ТЕКСТ ДОКУМЕНТА ▸
Мызников достал маленький тяжелый значок с профилем старичка, что стоял в комнате у Алексея:

– Это тебе за «Суворова». И еще – мое отцовское спасибо!»

Ни с родителями, ни с друзьями, ни с женой Алексей не разговаривал вот так просто и чистосердечно, как он говорил с Мызниковым (только в этом диалоге естественно звучат и естественно воспринимаются слова «сынок» и «отцовское спасибо»), потому как Мызников оттуда, из военного детства, и слово «Суворов» для них по-прежнему звучит заветно.

Встреча с Мызниковым заставляет Алексея на какое- то время вновь поверить в свою далекую мечту, и в эти минуты он вновь погружается в сладостное ожидание подвига. В торжественном молчании он принимает значок с изображением Суворова. Между прочим, в комнате у Алексея стоит большой, старинной работы бронзовый бюст Суворова, но то разные Суворовы. Этот, барельеф на значке, – награда, пусть несколько и преждевременная, но награда; а тот, «домашний»: в общежитии – предмет тщеславной гордости, а в часы тяжелого одиночества – идол, возле которого все чаще и чаще бьется Алексей, постигая жестокую истину, что вся жизнь прошла в праздном ожидании подвига и уже не остается никаких надежд совершить его; постигается и другая истина: в страну детства можно убегать, но туда нельзя убежать.

ИСХОДНЫЕ ДАННЫЕ ▸
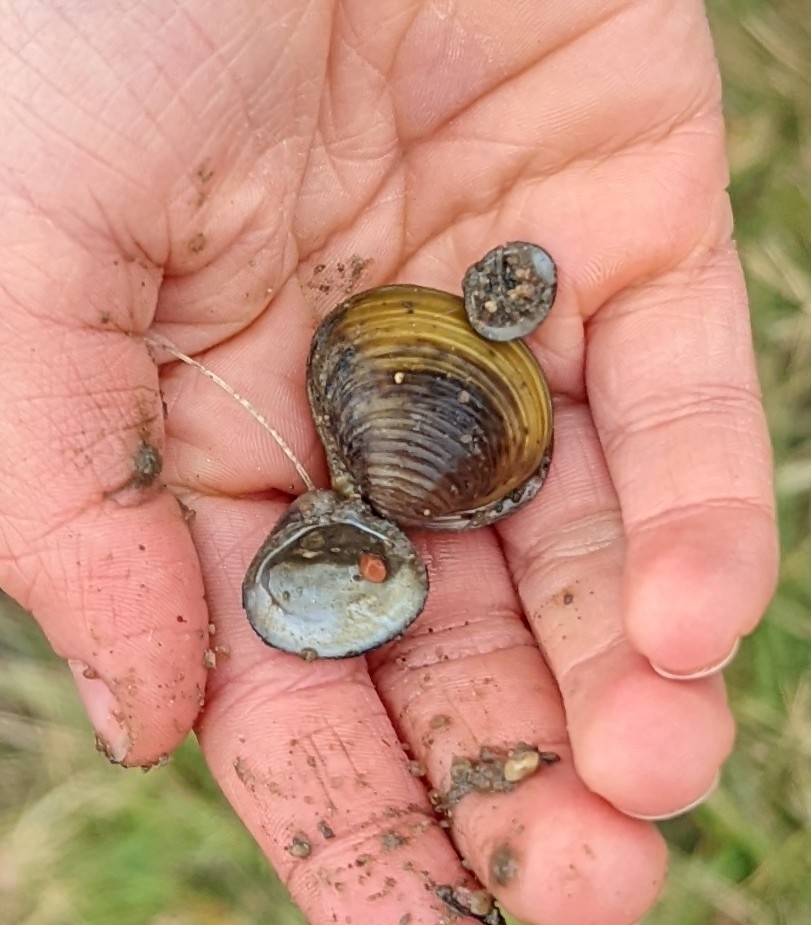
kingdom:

ВАШИ ЗАДАНИЯ ▸
1/ Почему, судя по тексту об Алексее и Мызникове, Алексей говорит с Мызниковым так просто и чистосердечно, как ни с кем другим? Ответьте в одном–трех предложениях.
2/ Продолжите текст об Алексее и Мызникове с того места, где он заканчивается.

ОТВЕТЫ ПО ЗАДАНИЯМ ▸
1/ Мызников пришел к Алексею оттуда, из военного детства, и слово «Суворов» для них обоих по-прежнему звучит заветно. Поэтому ни с родителями, ни с друзьями, ни с женой Алексей так не разговаривает.

2/
Это, так сказать, самая общая концепция главного героя романа «Час разлуки», которую порой не так-то просто уловить в подробностях его житейских поступков и намерений, в постоянном хаосе его чувств и желаний.

Если в романе и в рассказах «Московские сны» и «Особняк с фонариками» герои живут в двух временных пластах – в настоящем и прошлом, – то в новелле «Бессонное окно» жизнь лирического героя тоже протекает в двух временных пластах – в дневном и ночном, то есть здесь сама теперешняя жизнь как бы дробится на взаимосвязанные, но в то же время самостоятельные части. По ночам дневная жизнь не уходит в забвение, она гонит сон, чтобы лучше увиделось то, что плохо видится при ясном свете дня, когда глаза дают передышку сердцу.

«В этот час мне жаль себя, свою молодость, бездарно и бездумно растраченные годы – самые плодотворные, утекшие впустую, в полулени, в суете недуманья. Я перебираю не имена женщин, а несостоявшиеся замыслы, неосуществленные планы, невоплотившиеся мечты.

Мне жаль моих родных и тех, что ушли в Ваганьковский город мертвых… и тех, кто еще со мной рядом.

Мне до слез, до содрогания жаль маму, неуклонно ветшающую, упускающую капля за каплей силы и здоровье. Днем, в деятельные часы бодрствования меня раздражают ее долгие телефонные разговоры, ее милые нелепые заботы обо мне и сказочные страхи за мою судьбу. Но ночами я точу и грызу себя за черствость, за бездушие, за неспособность хоть сотью ответить ей на ее любовь. И только тогда мне стыдно себя – себя дневного.

В этот час одиночества и суда над собой мне жаль людей».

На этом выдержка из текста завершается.